Why on earth would you want something like that???? LOL

9 billion dogs on the planet, you expect me to own a shitter?????:-D


----------



## Mike Scheiber (Feb 17, 2008)

Bob Scott said:


> Good article
> http://www.finographics.com/schutzhund/tracking/tracking.html
> 
> Excellent tracking DVDs
> ...


Many judges at a club level trial will pass you if your dog finds all the articles and turns and finishes even if it is AKC ish looking.


----------



## James Downey (Oct 27, 2008)

Jeff Oehlsen said:


> Quote: If Jeff had Said dog above. He would shoot it, blame it on Schutzhund and use it as proof that Bio Sensor is horse shit.
> 
> I know where the fault lies with dogs I have trained, and it is me.
> 
> ...


 
Jeff, Your research? in the begining of this thread you posted Bio-Sensor covered things up or raised thresholds. That you could not see the real dog. Now you claim it does not work at all. So which one is it?


----------



## Bob Scott (Mar 30, 2006)

Mike Scheiber said:


> Many judges at a club level trial will pass you if your dog finds all the articles and turns and finishes even if it is AKC ish looking.


 
Agreed as long as the basics are followed. Dog doesn't go further then a leash length, actively works out the corner, etc.
Even at the higher levels the dog should pass IF it finds all the articles and finishes. 
AKC just makes it a bit easier.


----------



## Jeff Oehlsen (Apr 7, 2006)

I do claim that it does not work as they say. How hard is that to figure out????

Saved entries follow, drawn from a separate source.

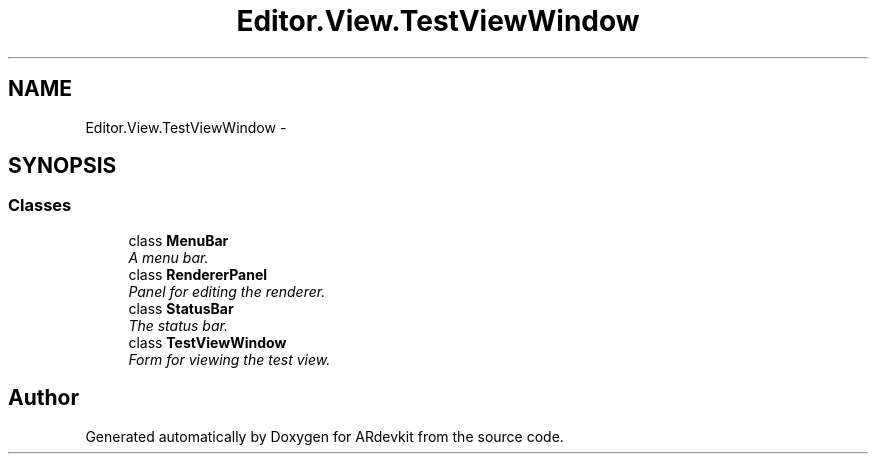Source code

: .TH "Editor.View.TestViewWindow" 3 "Wed Dec 18 2013" "Version 0.1" "ARdevkit" \" -*- nroff -*-
.ad l
.nh
.SH NAME
Editor.View.TestViewWindow \- 
.SH SYNOPSIS
.br
.PP
.SS "Classes"

.in +1c
.ti -1c
.RI "class \fBMenuBar\fP"
.br
.RI "\fIA menu bar\&. \fP"
.ti -1c
.RI "class \fBRendererPanel\fP"
.br
.RI "\fIPanel for editing the renderer\&. \fP"
.ti -1c
.RI "class \fBStatusBar\fP"
.br
.RI "\fIThe status bar\&. \fP"
.ti -1c
.RI "class \fBTestViewWindow\fP"
.br
.RI "\fIForm for viewing the test view\&. \fP"
.in -1c
.SH "Author"
.PP 
Generated automatically by Doxygen for ARdevkit from the source code\&.
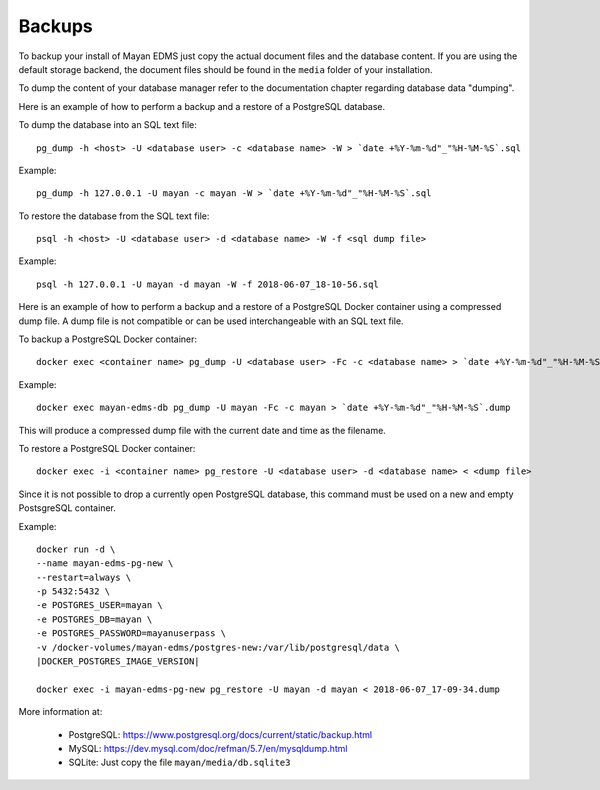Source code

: *******
Backups
*******

To backup your install of Mayan EDMS just copy the actual document files and
the database content. If you are using the default storage backend, the
document files should be found in the ``media`` folder of your installation.

To dump the content of your database manager refer to the documentation chapter
regarding database data "dumping".

Here is an example of how to perform a backup and a restore of a PostgreSQL
database.

To dump the database into an SQL text file::

    pg_dump -h <host> -U <database user> -c <database name> -W > `date +%Y-%m-%d"_"%H-%M-%S`.sql

Example::

    pg_dump -h 127.0.0.1 -U mayan -c mayan -W > `date +%Y-%m-%d"_"%H-%M-%S`.sql

To restore the database from the SQL text file::

    psql -h <host> -U <database user> -d <database name> -W -f <sql dump file>

Example::

    psql -h 127.0.0.1 -U mayan -d mayan -W -f 2018-06-07_18-10-56.sql

Here is an example of how to perform a backup and a restore of a PostgreSQL
Docker container using a compressed dump file. A dump file is not compatible or
can be used interchangeable with an SQL text file.

To backup a PostgreSQL Docker container::

    docker exec <container name> pg_dump -U <database user> -Fc -c <database name> > `date +%Y-%m-%d"_"%H-%M-%S`.dump

Example::

    docker exec mayan-edms-db pg_dump -U mayan -Fc -c mayan > `date +%Y-%m-%d"_"%H-%M-%S`.dump

This will produce a compressed dump file with the current date and time as the filename.

To restore a PostgreSQL Docker container::

    docker exec -i <container name> pg_restore -U <database user> -d <database name> < <dump file>

Since it is not possible to drop a currently open PostgreSQL database, this
command must be used on a new and empty PostsgreSQL container.

Example::

    docker run -d \
    --name mayan-edms-pg-new \
    --restart=always \
    -p 5432:5432 \
    -e POSTGRES_USER=mayan \
    -e POSTGRES_DB=mayan \
    -e POSTGRES_PASSWORD=mayanuserpass \
    -v /docker-volumes/mayan-edms/postgres-new:/var/lib/postgresql/data \
    |DOCKER_POSTGRES_IMAGE_VERSION|

    docker exec -i mayan-edms-pg-new pg_restore -U mayan -d mayan < 2018-06-07_17-09-34.dump

More information at:

 - PostgreSQL: https://www.postgresql.org/docs/current/static/backup.html
 - MySQL: https://dev.mysql.com/doc/refman/5.7/en/mysqldump.html
 - SQLite: Just copy the file ``mayan/media/db.sqlite3``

http://www.google.com/search?hl=en&client=safari&rls=en-us&q=bio+sensor+for+puppies&btnG=Search

Just read what the different links are saying about the "super dog" program. LOL


----------



## James Downey (Oct 27, 2008)

Jeff, I read your links. I will respond on the Bio sensor. Just to keep things organized.


----------



## ann schnerre (Aug 24, 2006)

i can say with confidence, that an 8 wk old pup has NO problem tracking in snow. as of 11-30-08. therefore, he should have no problem the rest of the winter. but what happens when spring/summer comes along-EEEKKK!!!!


----------



## Bob Scott (Mar 30, 2006)

ann freier said:


> i can say with confidence, that an 8 wk old pup has NO problem tracking in snow. as of 11-30-08. therefore, he should have no problem the rest of the winter. but what happens when spring/summer comes along-EEEKKK!!!!


Not uncommon that you'll have to go back to basics for just a bit when exposing the dog to new surfaces. It should pick things up quickly though.


----------